Je suis pourtant sûr de moi, ma perception est ma foi,
Elle me guide, me défend, comme une lueur dans le froid.
Pourquoi ne comprennent-ils pas ce pour quoi je combats ?
Pourquoi ne voient-ils pas ce que, moi, je perçois ?

Ne me dis pas que ce que je vois n'est qu'un reflet,
Un miroir de mes émotions, un jeu d'ombres imparfait,
Que ma perception, si sûre, si proche, si familière,
Est si éloignée du commun, des vérités de la terre.

Est-ce que je perçois ce que je veux percevoir,
Ou est-ce ce que d'autres vérités filtrent mon regard,
Modelant l’illusion en vérité, si proche et si claire,
Pour m’entraîner, chaque jour, dans un monde de lumière ?

Cette illusion pourtant, si vraie, m'enivre et me porte,
Comme si tout n’était qu’un assemblage sans faute,
Forgé par la vie, chaque instant, chaque page,
Un assemblage de réalités, un mélange de cépages.
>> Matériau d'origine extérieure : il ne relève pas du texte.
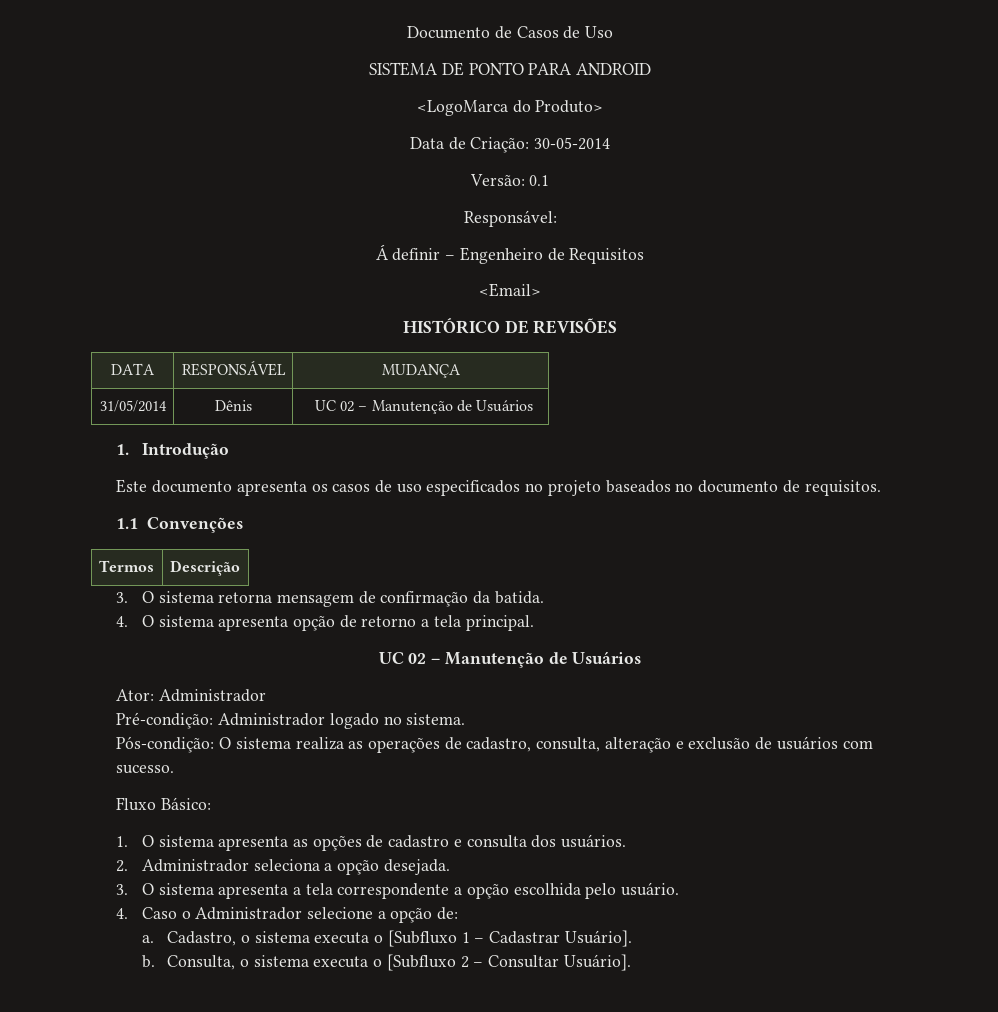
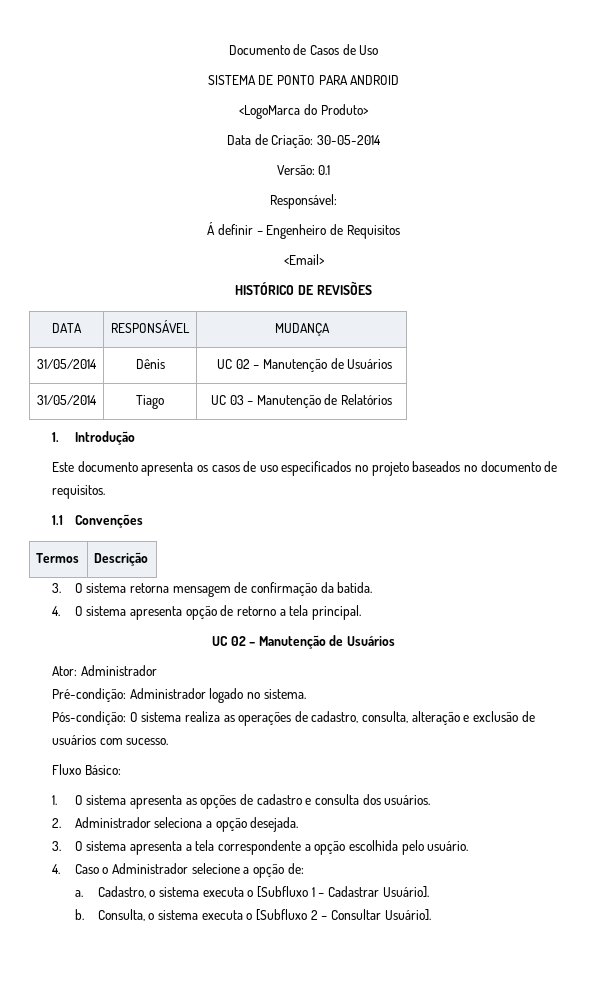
(534, 406) none -> [37,395,97,405] [136,395,164,409] [210,394,393,408] // 31/05/2014 | Tiago | UC 03 – Manutenção de Relatórios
J’exprime ce que je ressens, ce que je perçois,
Mais ils ne me comprennent pas, ils entendent sans émoi,
Comme si mes mots, pourtant empreints de sincérité,
N’avaient pas de poids, ni de forme, ni de clarté.

Et voici la limite des mots, un outil à double visage,
L'espoir d’une vérité, mais aussi son plus grand mirage.